(Stored data)
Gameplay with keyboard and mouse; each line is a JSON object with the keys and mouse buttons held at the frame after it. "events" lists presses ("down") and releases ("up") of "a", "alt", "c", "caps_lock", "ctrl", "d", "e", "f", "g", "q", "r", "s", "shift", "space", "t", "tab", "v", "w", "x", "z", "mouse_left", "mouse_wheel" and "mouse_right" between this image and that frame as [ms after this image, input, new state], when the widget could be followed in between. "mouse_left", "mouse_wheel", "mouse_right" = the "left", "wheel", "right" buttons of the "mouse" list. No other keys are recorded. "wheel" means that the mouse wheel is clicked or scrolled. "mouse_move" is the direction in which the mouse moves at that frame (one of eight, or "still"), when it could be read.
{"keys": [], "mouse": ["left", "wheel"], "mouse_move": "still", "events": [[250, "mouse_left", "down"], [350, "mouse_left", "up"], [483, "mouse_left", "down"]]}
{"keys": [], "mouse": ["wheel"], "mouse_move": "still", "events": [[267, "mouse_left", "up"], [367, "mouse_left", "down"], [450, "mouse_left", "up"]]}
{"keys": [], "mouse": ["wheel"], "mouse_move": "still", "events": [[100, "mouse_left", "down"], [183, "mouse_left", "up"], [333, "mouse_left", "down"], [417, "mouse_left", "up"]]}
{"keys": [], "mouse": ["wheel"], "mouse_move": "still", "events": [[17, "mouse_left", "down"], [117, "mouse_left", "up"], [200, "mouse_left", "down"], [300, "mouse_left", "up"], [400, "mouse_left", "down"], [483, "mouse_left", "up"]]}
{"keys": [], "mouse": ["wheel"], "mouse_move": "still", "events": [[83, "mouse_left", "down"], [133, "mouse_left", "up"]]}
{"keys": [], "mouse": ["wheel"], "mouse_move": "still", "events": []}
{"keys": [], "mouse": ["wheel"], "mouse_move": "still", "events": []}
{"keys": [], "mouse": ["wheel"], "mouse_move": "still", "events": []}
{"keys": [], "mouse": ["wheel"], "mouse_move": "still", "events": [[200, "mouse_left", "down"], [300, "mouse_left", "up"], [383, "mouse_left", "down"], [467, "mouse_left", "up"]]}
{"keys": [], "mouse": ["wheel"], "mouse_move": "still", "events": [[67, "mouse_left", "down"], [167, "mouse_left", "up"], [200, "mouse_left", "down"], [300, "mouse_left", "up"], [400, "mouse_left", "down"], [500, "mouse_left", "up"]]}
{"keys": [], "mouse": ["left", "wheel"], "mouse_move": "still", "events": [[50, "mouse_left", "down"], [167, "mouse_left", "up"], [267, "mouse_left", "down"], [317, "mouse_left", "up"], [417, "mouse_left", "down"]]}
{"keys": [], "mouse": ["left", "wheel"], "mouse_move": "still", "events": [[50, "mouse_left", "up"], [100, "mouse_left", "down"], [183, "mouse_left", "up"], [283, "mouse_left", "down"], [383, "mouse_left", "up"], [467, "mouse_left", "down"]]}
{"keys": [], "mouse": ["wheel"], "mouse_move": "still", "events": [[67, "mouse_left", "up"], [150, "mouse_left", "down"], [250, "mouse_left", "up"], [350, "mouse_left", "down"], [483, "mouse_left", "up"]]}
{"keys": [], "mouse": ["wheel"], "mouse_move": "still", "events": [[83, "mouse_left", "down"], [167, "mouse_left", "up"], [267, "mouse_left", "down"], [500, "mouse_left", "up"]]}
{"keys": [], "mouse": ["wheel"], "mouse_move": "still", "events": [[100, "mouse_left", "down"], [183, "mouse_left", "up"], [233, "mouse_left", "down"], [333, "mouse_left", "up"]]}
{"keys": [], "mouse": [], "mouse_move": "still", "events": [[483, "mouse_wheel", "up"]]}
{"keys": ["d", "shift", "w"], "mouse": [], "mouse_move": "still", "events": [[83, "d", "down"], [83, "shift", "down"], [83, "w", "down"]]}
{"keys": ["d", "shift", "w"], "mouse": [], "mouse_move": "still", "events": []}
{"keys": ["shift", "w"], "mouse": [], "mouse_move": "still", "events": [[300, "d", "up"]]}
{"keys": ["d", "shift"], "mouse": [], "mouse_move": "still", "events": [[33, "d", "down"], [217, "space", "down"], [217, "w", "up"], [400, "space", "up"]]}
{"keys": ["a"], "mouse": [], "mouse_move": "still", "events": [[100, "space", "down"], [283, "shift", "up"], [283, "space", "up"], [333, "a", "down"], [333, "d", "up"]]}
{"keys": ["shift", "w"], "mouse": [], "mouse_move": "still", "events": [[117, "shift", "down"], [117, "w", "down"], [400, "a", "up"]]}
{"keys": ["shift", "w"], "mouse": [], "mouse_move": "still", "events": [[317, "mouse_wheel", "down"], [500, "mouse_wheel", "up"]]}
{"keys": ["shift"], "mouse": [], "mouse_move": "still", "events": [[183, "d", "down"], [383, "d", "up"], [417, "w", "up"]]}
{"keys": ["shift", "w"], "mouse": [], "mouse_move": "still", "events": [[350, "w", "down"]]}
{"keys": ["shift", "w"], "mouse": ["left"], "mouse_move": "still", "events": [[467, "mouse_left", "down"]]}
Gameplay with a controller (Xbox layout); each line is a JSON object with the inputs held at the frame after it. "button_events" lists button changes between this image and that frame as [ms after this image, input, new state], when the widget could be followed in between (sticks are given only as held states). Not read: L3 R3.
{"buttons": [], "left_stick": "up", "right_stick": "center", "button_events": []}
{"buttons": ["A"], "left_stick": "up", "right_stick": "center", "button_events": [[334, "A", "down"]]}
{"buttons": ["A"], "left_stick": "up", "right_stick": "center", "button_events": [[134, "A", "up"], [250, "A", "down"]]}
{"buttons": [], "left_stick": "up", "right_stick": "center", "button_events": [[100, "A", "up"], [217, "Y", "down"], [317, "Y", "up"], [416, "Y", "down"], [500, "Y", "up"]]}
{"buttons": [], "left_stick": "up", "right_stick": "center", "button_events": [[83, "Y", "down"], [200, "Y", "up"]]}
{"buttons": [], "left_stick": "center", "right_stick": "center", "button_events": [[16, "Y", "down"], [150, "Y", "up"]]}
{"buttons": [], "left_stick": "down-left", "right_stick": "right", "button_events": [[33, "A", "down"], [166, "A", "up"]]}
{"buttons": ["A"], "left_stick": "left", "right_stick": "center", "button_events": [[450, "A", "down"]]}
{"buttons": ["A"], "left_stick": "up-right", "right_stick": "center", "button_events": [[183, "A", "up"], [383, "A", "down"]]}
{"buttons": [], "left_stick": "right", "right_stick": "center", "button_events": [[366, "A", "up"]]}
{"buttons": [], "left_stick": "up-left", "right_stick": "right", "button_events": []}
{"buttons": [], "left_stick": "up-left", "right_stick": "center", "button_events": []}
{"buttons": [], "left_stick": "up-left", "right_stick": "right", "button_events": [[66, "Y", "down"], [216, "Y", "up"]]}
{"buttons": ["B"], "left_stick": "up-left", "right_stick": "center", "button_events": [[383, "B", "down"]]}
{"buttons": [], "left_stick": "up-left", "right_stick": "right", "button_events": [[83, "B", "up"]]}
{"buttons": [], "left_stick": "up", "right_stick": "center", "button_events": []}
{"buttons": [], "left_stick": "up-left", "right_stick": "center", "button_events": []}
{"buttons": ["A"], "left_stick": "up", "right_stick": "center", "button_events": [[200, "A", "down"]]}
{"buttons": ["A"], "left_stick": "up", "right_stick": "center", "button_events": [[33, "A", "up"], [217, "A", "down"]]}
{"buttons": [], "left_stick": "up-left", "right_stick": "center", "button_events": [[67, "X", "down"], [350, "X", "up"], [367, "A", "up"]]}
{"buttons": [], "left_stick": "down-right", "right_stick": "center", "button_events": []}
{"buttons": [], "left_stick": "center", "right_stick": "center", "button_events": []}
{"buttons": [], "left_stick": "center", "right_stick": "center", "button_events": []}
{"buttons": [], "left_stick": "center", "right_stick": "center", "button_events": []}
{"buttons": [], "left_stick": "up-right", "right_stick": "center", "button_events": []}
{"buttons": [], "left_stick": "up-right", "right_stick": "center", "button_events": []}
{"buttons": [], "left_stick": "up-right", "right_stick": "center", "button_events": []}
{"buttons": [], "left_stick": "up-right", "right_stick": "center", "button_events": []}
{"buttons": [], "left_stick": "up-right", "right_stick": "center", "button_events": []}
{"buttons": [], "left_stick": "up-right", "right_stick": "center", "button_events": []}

**PROBLEM STATEMENT**
Search the data above for "image" and copy every line where it turns up.

**FINAL ANSWER**
Gameplay with keyboard and mouse; each line is a JSON object with the keys and mouse buttons held at the frame after it. "events" lists presses ("down") and releases ("up") of "a", "alt", "c", "caps_lock", "ctrl", "d", "e", "f", "g", "q", "r", "s", "shift", "space", "t", "tab", "v", "w", "x", "z", "mouse_left", "mouse_wheel" and "mouse_right" between this image and that frame as [ms after this image, input, new state], when the widget could be followed in between. "mouse_left", "mouse_wheel", "mouse_right" = the "left", "wheel", "right" buttons of the "mouse" list. No other keys are recorded. "wheel" means that the mouse wheel is clicked or scrolled. "mouse_move" is the direction in which the mouse moves at that frame (one of eight, or "still"), when it could be read.
Gameplay with a controller (Xbox layout); each line is a JSON object with the inputs held at the frame after it. "button_events" lists button changes between this image and that frame as [ms after this image, input, new state], when the widget could be followed in between (sticks are given only as held states). Not read: L3 R3.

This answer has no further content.